● ASSIGNMENT: Write out the lines below again word for word, leaving out the pictures.
====================
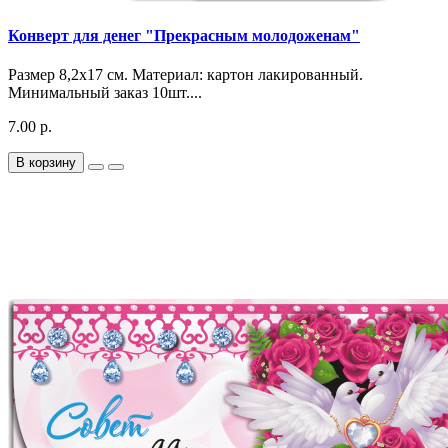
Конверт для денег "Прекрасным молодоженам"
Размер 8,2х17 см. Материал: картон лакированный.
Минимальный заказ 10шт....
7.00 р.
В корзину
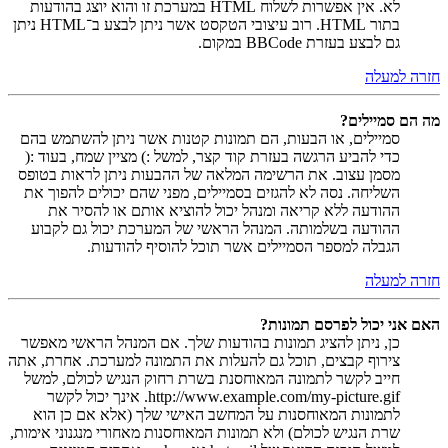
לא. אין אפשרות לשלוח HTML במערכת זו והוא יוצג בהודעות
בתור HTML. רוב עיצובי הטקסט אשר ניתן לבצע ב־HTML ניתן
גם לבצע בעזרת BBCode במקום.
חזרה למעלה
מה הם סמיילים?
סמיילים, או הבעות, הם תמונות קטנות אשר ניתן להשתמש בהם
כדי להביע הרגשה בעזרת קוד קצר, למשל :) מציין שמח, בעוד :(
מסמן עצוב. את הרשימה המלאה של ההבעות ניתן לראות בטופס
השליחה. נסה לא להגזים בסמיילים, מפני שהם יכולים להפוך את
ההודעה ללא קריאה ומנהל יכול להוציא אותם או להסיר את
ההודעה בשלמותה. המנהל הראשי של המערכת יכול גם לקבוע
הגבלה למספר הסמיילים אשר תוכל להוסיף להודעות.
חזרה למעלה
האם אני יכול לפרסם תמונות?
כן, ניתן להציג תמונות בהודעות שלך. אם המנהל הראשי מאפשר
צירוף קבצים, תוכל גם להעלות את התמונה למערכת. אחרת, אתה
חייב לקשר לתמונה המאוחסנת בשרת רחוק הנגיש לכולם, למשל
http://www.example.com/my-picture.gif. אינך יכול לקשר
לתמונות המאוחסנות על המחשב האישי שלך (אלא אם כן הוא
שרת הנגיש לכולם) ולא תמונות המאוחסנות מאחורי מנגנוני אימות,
====================
● TASK RESULT:
Конверт для денег "Прекрасным молодоженам"
Размер 8,2х17 см. Материал: картон лакированный.
Минимальный заказ 10шт....
7.00 р.
В корзину
לא. אין אפשרות לשלוח HTML במערכת זו והוא יוצג בהודעות
בתור HTML. רוב עיצובי הטקסט אשר ניתן לבצע ב־HTML ניתן
גם לבצע בעזרת BBCode במקום.
חזרה למעלה
מה הם סמיילים?
סמיילים, או הבעות, הם תמונות קטנות אשר ניתן להשתמש בהם
כדי להביע הרגשה בעזרת קוד קצר, למשל :) מציין שמח, בעוד :(
מסמן עצוב. את הרשימה המלאה של ההבעות ניתן לראות בטופס
השליחה. נסה לא להגזים בסמיילים, מפני שהם יכולים להפוך את
ההודעה ללא קריאה ומנהל יכול להוציא אותם או להסיר את
ההודעה בשלמותה. המנהל הראשי של המערכת יכול גם לקבוע
הגבלה למספר הסמיילים אשר תוכל להוסיף להודעות.
חזרה למעלה
האם אני יכול לפרסם תמונות?
כן, ניתן להציג תמונות בהודעות שלך. אם המנהל הראשי מאפשר
צירוף קבצים, תוכל גם להעלות את התמונה למערכת. אחרת, אתה
חייב לקשר לתמונה המאוחסנת בשרת רחוק הנגיש לכולם, למשל
http://www.example.com/my-picture.gif. אינך יכול לקשר
לתמונות המאוחסנות על המחשב האישי שלך (אלא אם כן הוא
שרת הנגיש לכולם) ולא תמונות המאוחסנות מאחורי מנגנוני אימות,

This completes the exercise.